Complex nature of apparently balanced chromosomal rearrangements in patients with autism spectrum disorder. 2015

Anne-Claude Tabet, and Alain Verloes, and Marion Pilorge, and Elsa Delaby, and Richard Delorme, and Gudrun Nygren, and Françoise Devillard, and Marion Gérard, and Sandrine Passemard, and Delphine Héron, and Jean-Pierre Siffroi, and Aurelia Jacquette, and Andrée Delahaye, and Laurence Perrin, and Céline Dupont, and Azzedine Aboura, and Pierre Bitoun, and Mary Coleman, and Marion Leboyer, and Christopher Gillberg, and Brigitte Benzacken, and Catalina Betancur
Department of Genetics, AP-HP, Robert Debré University Hospital, 48 boulevard Sérurier, 75019 Paris, France ; INSERM, UMR 1130, Neuroscience Paris Seine, 9 quai Saint Bernard, 75005 Paris, France ; CNRS, UMR 8246, Neuroscience Paris Seine, 9 quai Saint Bernard, 75005 Paris, France ; Sorbonne Universités, UPMC Univ Paris 6, Institut de Biologie Paris-Seine, 9 quai Saint Bernard, 75005 Paris, France.
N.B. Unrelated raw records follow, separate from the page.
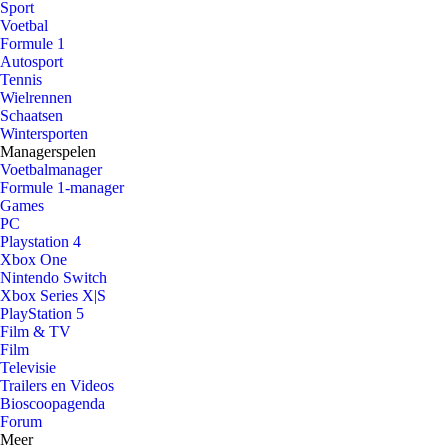
Sport
Voetbal
Formule 1
Autosport
Tennis
Wielrennen
Schaatsen
Wintersporten
Managerspelen
Voetbalmanager
Formule 1-manager
Games
PC
Playstation 4
Xbox One
Nintendo Switch
Xbox Series X|S
PlayStation 5
Film & TV
Film
Televisie
Trailers en Videos
Bioscoopagenda
Forum
Meer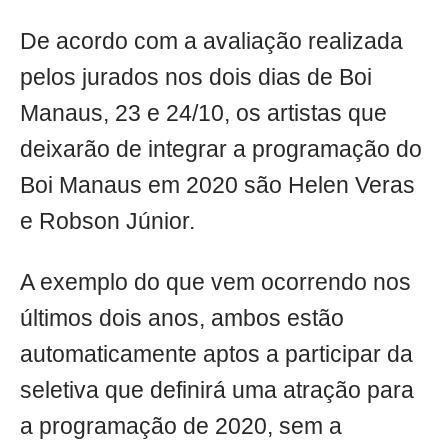
De acordo com a avaliação realizada
pelos jurados nos dois dias de Boi
Manaus, 23 e 24/10, os artistas que
deixarão de integrar a programação do
Boi Manaus em 2020 são Helen Veras
e Robson Júnior.
A exemplo do que vem ocorrendo nos
últimos dois anos, ambos estão
automaticamente aptos a participar da
seletiva que definirá uma atração para
a programação de 2020, sem a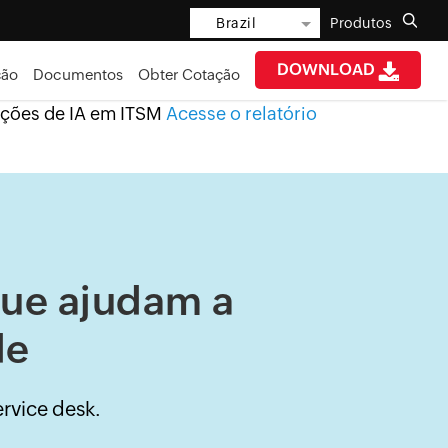
Brazil
Produtos
DOWNLOAD
ção
Documentos
Obter Cotação
ações de IA em ITSM
Acesse o relatório
que ajudam a
de
rvice desk.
BACKGROUND Apparently balanced chromosomal rearrangements can be associated with an abnormal phenotype, including intellectual disability and autism spectrum disorder (ASD). Genome-wide microarrays reveal cryptic genomic imbalances, related or not to the breakpoints, in 25% to 50% of patients with an abnormal phenotype carrying a microscopically balanced chromosomal rearrangement. Here we performed microarray analysis of 18 patients with ASD carrying balanced chromosomal abnormalities to identify submicroscopic imbalances implicated in abnormal neurodevelopment. METHODS Eighteen patients with ASD carrying apparently balanced chromosomal abnormalities were screened using single nucleotide polymorphism (SNP) arrays. Nine rearrangements were de novo, seven inherited, and two of unknown inheritance. Genomic imbalances were confirmed by fluorescence in situ hybridization and quantitative PCR. RESULTS We detected clinically significant de novo copy number variants in four patients (22%), including three with de novo rearrangements and one with an inherited abnormality. The sizes ranged from 3.3 to 4.9 Mb; three were related to the breakpoint regions and one occurred elsewhere. We report a patient with a duplication of the Wolf-Hirschhorn syndrome critical region, contributing to the delineation of this rare genomic disorder. The patient has a chromosome 4p inverted duplication deletion, with a 0.5 Mb deletion of terminal 4p and a 4.2 Mb duplication of 4p16.2p16.3. The other cases included an apparently balanced de novo translocation t(5;18)(q12;p11.2) with a 4.2 Mb deletion at the 18p breakpoint, a subject with de novo pericentric inversion inv(11)(p14q23.2) in whom the array revealed a de novo 4.9 Mb deletion in 7q21.3q22.1, and a patient with a maternal inv(2)(q14.2q37.3) with a de novo 3.3 Mb terminal 2q deletion and a 4.2 Mb duplication at the proximal breakpoint. In addition, we identified a rare de novo deletion of unknown significance on a chromosome unrelated to the initial rearrangement, disrupting a single gene, RFX3. CONCLUSIONS These findings underscore the utility of SNP arrays for investigating apparently balanced chromosomal abnormalities in subjects with ASD or related neurodevelopmental disorders in both clinical and research settings.